Noridian PARD management reserves the right to not establish a bi-weekly pass through amount for facilities with bad debt amounts it determines to be immaterial.

Collection Efforts

To be considered a reasonable collection effort, a provider's effort to collect Medicare deductible and coinsurance amounts must be similar to the effort the provider puts forth to collect comparable amounts from non-Medicare patients. It must involve the issuance of a bill on or shortly after discharge or death of the beneficiary to the party responsible for the patient's personal financial obligations. It also includes other actions such as subsequent billings, collection letters and telephone calls or personal contacts with this party which constitute a genuine, rather than a token, collection effort. The provider's collection effort may include using or threatening to use court action to obtain payment.

Where a collection agency is used, Medicare expects the provider to refer all uncollected patient charges of like amount to the agency without regard to class of patient. The "like amount" requirement may include uncollected charges above a specified minimum amount. Therefore, if a provider refers to a collection agency its uncollected non-Medicare patient charges that in amount are comparable to the individual Medicare deductible and coinsurance amounts due the provider from its Medicare patient, Medicare requires the provider to also refer its uncollected Medicare deductible and coinsurance amounts to the collection agency.

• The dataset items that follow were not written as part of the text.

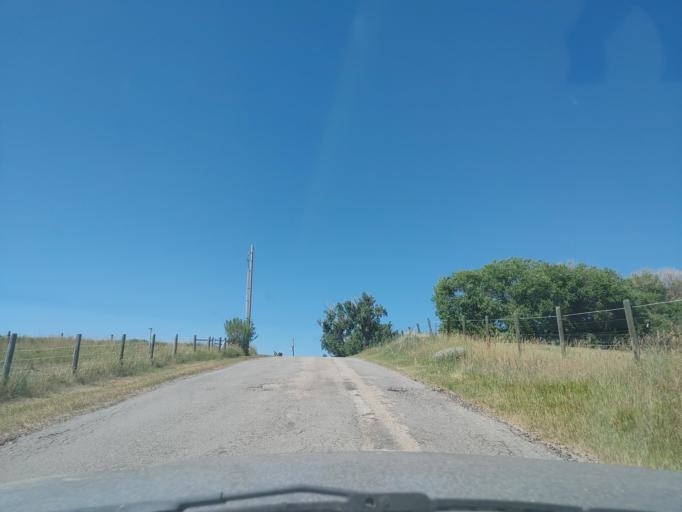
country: US
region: Montana
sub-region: Ravalli County
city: Hamilton
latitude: 46.3151
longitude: -114.0612
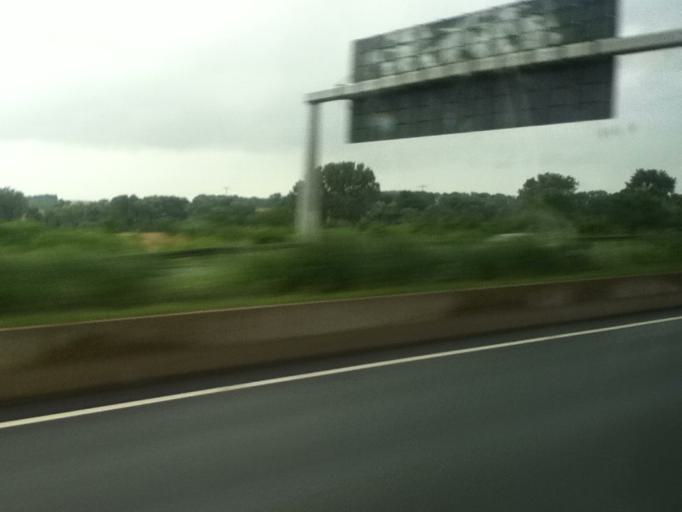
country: DE
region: Thuringia
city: Horselgau
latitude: 50.9068
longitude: 10.6237
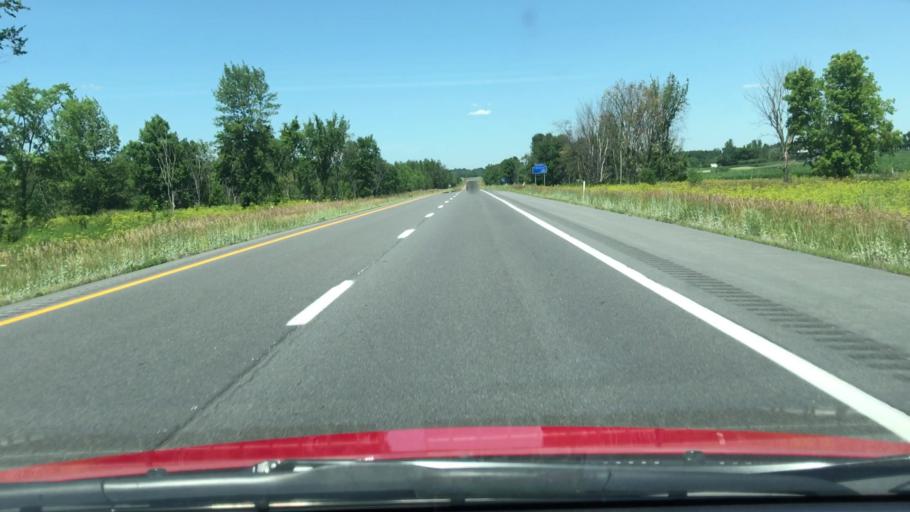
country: US
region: New York
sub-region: Clinton County
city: Cumberland Head
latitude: 44.7697
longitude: -73.4333
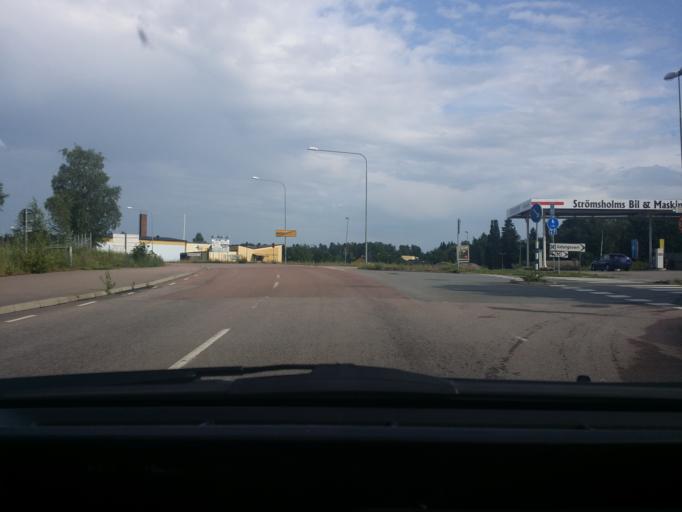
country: SE
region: Vaestmanland
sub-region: Hallstahammars Kommun
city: Kolback
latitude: 59.5648
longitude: 16.2387
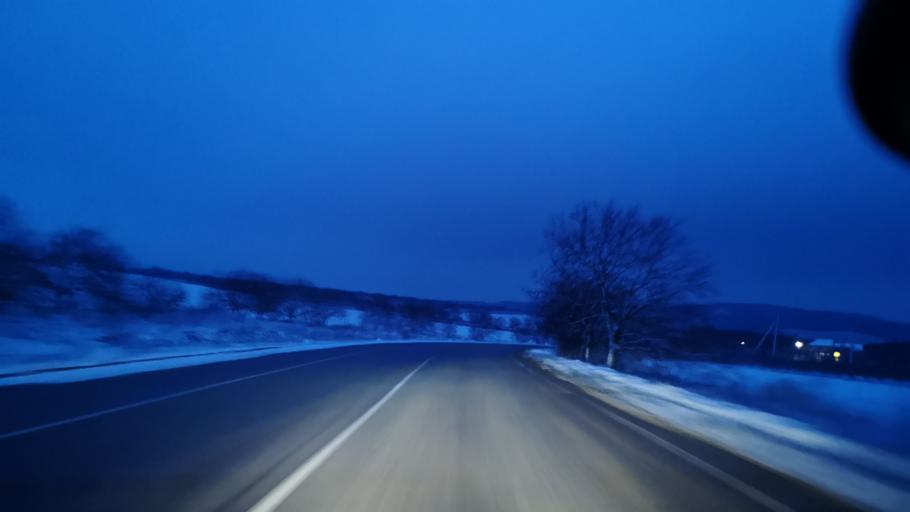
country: MD
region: Orhei
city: Orhei
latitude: 47.5241
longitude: 28.7973
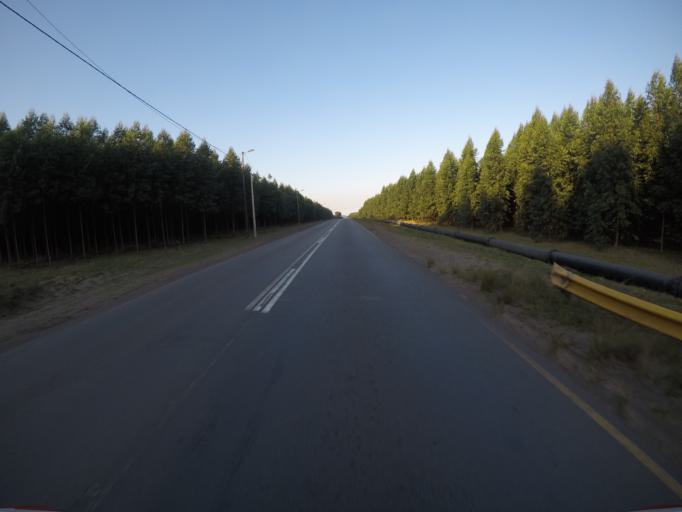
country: ZA
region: KwaZulu-Natal
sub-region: uThungulu District Municipality
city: KwaMbonambi
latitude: -28.6833
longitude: 32.1569
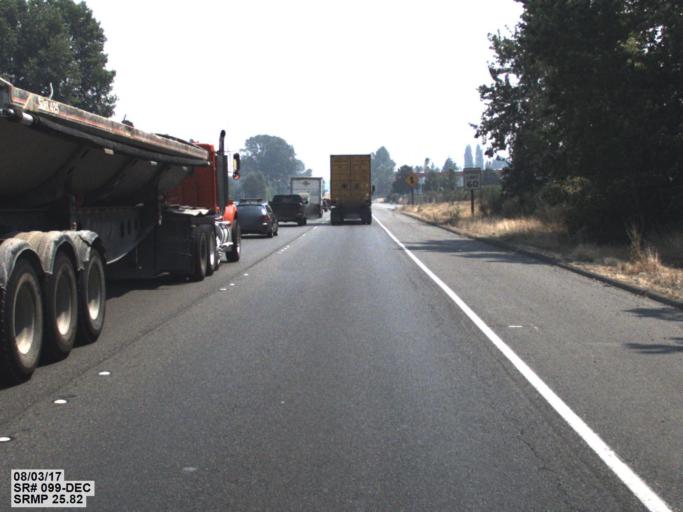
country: US
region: Washington
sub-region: King County
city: White Center
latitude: 47.5315
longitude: -122.3297
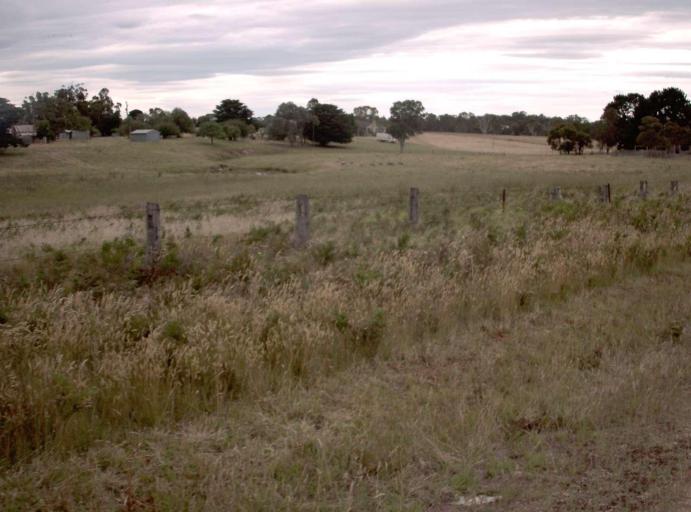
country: AU
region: Victoria
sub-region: East Gippsland
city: Bairnsdale
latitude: -37.9787
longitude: 147.4597
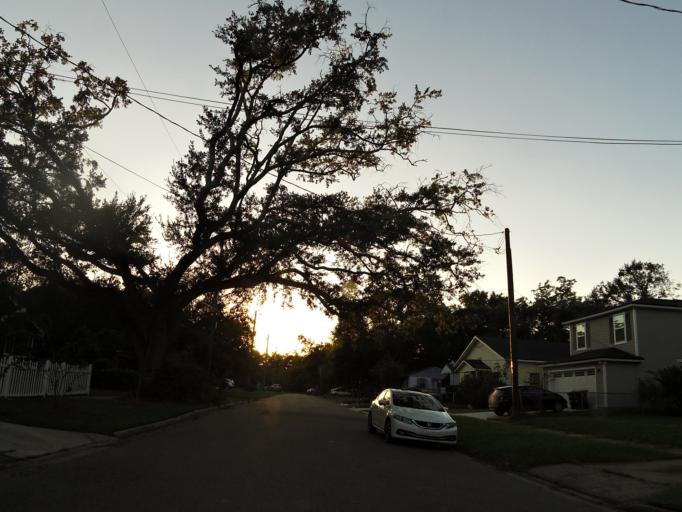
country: US
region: Florida
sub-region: Duval County
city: Jacksonville
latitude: 30.3147
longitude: -81.7118
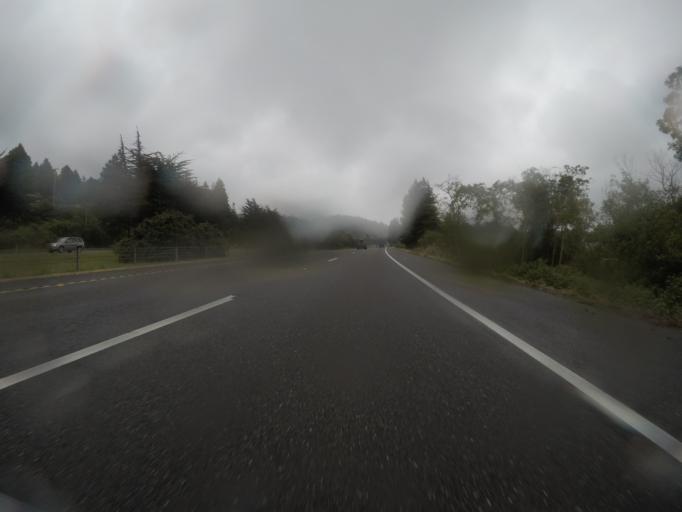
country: US
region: California
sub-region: Humboldt County
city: Arcata
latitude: 40.8907
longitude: -124.0802
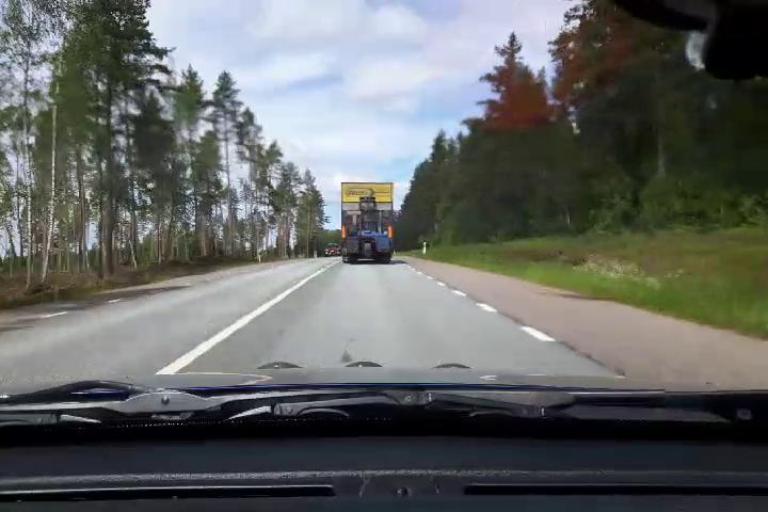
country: SE
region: Uppsala
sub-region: Tierps Kommun
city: Tierp
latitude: 60.2075
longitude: 17.4823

CMS has provided clarification that debts referred to a collection agency are not considered uncollectible and may not be reimbursed until the bad debt is returned from the collection agency as uncollectible.

The provider's collection effort should be documented in the patient's file by copies of the bill(s), follow-up letters, reports of telephone and personal contact, etc.

If after reasonable and customary attempts to collect a bill, the debt remains unpaid more than 120 days from the date the first bill is mailed to the beneficiary, the debt may be deemed uncollectible.

Note: Any payment received on a bad debt restarts the 120-day period.

Indigent or Medically Indigent Patients

In some cases, the provider may have established before discharge, or within a reasonable time before the current admission, that the beneficiary is either indigent or medically indigent. Providers can deem Medicare beneficiaries indigent or medically indigent when such individuals have also been determined eligible for Medicaid as either categorically needy individuals or medically needy individuals, respectively. Otherwise, the provider should apply its customary methods for determining the indigence of patients to the case of the Medicare beneficiary under the following guidelines:

The provider, not the patient, must determine the patient's indigence; i.e., a patient's signed declaration of his inability to pay his medical bills cannot be considered proof of indigence;

The provider should take into account a patient's total resources, which would include, but are not limited to, an analysis of assets (only those convertible to cash, and unnecessary for the patient's daily living), liabilities, and income and expenses. In making this analysis the provider should take into account any extenuating circumstances that would affect the determination of the patient's indigence.

The provider must determine that no source other than the patient would be legally responsible for the patient's medical bill; e.g., Title XIX, local welfare agency and guardian.

The patient's file should contain documentation of the method by which indigence was determined in addition to all backup information to substantiate the determination.

Once indigence is determined and the provider concludes that there had been no improvement in the beneficiary's financial condition, the debt may be deemed uncollectible without applying the 120-day rule.

Please note that per PRM 15-1 §§328, charity, courtesy, and third-party allowances are not reimbursable Medicare costs. Charges related to services subject to these allowances should be recorded at the full amount charged to all patients and the allowances should be appropriately shown in a revenue reduction account.